Faktakalbar.id, NASIONAL – Kementerian Sosial mencatat dinamika signifikan dalam pemutakhiran data kepesertaan jaminan kesehatan nasional.
Sebanyak 11 juta peserta BPJS Kesehatan kategori Penerima Bantuan Iuran (PBI JKN) resmi dinonaktifkan sebagai bagian dari langkah pembersihan data agar bantuan lebih tepat sasaran.
Hingga Senin (16/2/2026), Menteri Sosial Saifullah Yusuf mengungkapkan bahwa sekitar 40 ribu peserta yang terdampak penonaktifan tersebut telah mengajukan permohonan reaktivasi atau pengaktifan kembali kepesertaan mereka.
Pemutakhiran Data untuk Masyarakat Miskin
Baca Juga: 11 Juta PBI BPJS Dihapus, Apakah Ini Strategi Politik?
Langkah penonaktifan ini diambil berdasarkan hasil verifikasi lapangan yang melibatkan 30 ribu pendamping Program Keluarga Harapan (PKH) dan tim Badan Pusat Statistik (BPS).
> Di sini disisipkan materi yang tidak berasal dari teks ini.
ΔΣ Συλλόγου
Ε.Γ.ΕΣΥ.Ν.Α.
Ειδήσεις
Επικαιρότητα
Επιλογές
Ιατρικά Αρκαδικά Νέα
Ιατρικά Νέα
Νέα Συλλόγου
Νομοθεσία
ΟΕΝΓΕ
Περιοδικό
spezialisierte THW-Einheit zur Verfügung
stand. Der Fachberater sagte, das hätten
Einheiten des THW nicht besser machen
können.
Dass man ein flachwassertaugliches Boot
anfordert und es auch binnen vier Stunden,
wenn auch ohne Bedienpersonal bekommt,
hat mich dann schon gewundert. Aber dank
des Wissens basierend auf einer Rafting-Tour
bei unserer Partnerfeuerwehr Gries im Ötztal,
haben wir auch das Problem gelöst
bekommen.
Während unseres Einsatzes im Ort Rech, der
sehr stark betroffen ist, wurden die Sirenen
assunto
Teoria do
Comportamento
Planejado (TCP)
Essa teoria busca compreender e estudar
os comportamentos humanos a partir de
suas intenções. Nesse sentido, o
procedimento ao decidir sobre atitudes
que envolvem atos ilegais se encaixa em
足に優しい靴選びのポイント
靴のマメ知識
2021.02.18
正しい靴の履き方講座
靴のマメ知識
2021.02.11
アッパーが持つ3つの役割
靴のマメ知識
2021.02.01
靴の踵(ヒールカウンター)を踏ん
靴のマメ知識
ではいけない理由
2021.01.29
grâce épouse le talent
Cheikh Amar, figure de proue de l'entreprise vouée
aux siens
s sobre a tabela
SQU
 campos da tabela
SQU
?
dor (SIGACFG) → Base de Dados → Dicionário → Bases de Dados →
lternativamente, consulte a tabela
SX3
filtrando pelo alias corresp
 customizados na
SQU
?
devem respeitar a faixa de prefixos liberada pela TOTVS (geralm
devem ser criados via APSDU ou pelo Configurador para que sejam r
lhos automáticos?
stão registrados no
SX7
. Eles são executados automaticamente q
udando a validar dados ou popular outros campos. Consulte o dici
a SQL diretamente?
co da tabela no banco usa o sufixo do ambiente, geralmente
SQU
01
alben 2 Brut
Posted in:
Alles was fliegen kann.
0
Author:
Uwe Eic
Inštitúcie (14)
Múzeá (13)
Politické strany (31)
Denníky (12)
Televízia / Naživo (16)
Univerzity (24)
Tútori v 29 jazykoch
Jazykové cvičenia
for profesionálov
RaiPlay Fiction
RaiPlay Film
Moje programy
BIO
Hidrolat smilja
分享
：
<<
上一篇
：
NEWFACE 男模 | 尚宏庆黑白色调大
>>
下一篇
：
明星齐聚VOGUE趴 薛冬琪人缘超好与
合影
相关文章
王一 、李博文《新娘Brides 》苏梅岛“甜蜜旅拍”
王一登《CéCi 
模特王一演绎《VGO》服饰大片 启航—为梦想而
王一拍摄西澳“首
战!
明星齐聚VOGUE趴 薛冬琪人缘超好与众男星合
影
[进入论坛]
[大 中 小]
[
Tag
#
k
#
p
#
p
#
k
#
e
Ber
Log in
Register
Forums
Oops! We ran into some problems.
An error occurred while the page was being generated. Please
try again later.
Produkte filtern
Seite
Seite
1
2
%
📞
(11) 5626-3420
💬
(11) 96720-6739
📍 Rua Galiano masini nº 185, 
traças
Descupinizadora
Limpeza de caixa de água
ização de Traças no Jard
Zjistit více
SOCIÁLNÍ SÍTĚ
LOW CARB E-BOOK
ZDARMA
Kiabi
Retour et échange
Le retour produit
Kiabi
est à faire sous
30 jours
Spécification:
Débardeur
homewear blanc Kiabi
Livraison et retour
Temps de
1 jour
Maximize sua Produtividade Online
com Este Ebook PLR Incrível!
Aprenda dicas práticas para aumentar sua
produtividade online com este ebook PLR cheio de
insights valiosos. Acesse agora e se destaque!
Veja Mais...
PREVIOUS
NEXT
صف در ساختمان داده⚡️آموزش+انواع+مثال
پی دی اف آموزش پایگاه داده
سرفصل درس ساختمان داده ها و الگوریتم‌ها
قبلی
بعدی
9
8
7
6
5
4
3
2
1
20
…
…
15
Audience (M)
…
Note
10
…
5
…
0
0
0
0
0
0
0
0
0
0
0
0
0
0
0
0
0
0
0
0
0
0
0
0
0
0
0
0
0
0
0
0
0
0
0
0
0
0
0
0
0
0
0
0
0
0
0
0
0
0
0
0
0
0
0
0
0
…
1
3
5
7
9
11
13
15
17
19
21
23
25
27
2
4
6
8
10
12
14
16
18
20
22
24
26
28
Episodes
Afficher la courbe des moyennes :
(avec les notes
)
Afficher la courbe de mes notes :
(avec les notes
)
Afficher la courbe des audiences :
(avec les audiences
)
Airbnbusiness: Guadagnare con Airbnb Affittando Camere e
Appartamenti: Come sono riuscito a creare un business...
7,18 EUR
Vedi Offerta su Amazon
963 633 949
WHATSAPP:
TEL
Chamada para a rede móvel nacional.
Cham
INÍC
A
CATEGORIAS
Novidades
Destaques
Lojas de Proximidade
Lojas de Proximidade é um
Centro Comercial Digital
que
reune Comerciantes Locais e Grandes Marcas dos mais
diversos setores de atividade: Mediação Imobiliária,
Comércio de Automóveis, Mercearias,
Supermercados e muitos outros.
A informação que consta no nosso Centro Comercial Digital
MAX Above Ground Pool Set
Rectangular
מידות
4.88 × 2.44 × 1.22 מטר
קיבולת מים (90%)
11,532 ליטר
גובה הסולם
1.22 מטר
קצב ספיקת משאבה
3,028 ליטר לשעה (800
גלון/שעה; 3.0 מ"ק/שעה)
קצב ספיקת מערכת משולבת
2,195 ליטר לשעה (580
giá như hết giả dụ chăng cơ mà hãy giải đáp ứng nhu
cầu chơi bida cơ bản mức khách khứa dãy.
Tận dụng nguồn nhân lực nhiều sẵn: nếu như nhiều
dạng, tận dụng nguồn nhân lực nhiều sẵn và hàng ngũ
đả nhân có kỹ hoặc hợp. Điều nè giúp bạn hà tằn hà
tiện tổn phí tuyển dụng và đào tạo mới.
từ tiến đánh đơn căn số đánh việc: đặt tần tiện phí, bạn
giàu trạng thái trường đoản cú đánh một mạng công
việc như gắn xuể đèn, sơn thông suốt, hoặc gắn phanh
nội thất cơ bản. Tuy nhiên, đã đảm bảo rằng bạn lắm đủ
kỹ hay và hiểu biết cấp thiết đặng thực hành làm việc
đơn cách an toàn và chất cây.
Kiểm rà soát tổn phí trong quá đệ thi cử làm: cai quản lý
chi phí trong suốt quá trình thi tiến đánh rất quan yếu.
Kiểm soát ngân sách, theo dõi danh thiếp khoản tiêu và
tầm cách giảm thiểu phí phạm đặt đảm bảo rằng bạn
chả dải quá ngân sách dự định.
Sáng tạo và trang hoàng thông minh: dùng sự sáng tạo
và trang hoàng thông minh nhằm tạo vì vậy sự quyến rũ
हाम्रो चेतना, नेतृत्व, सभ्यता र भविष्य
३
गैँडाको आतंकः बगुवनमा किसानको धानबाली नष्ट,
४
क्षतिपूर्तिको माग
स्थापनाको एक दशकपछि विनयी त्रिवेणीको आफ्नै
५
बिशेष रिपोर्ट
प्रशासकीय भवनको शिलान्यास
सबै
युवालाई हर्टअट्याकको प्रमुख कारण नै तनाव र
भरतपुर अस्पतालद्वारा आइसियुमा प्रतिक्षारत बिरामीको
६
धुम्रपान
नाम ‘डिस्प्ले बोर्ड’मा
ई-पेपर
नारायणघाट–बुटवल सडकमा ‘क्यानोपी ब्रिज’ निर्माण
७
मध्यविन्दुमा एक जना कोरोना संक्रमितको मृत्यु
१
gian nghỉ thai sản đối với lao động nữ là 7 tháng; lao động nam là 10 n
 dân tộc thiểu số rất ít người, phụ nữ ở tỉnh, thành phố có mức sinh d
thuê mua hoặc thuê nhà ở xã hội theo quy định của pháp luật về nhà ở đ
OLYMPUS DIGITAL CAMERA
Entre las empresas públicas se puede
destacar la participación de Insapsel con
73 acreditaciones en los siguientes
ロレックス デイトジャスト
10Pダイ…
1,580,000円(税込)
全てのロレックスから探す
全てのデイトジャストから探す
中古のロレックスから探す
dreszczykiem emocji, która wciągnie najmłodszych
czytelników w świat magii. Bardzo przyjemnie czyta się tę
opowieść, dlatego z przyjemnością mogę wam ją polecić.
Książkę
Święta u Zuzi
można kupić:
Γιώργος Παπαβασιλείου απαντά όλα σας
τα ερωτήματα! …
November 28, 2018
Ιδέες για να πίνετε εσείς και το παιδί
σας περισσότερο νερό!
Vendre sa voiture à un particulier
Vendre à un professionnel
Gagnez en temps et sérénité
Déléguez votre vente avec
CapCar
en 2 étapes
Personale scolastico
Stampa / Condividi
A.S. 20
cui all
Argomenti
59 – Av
Fokus utama pemerintah adalah memastikan bantuan iuran kesehatan hanya dinikmati oleh kelompok masyarakat miskin dan rentan miskin yang masuk dalam kategori Desil 1-5 pada Data Tunggal Sosial Ekonomi Nasional (DTSEN).
“Lebih dari 40 ribu yang melakukan proses reaktivasi itu merupakan bagian dari sekitar 11 juta peserta yang dinonaktifkan,” jelas Saifullah Yusuf dalam konferensi pers di Jakarta.
Dari puluhan ribu pemohon reaktivasi tersebut, tercatat sekitar 2.000 peserta kini telah beralih status menjadi peserta mandiri.
Hal ini menandakan bahwa proses pemutakhiran data berhasil mengidentifikasi masyarakat yang secara ekonomi sudah mampu membayar iuran secara independen.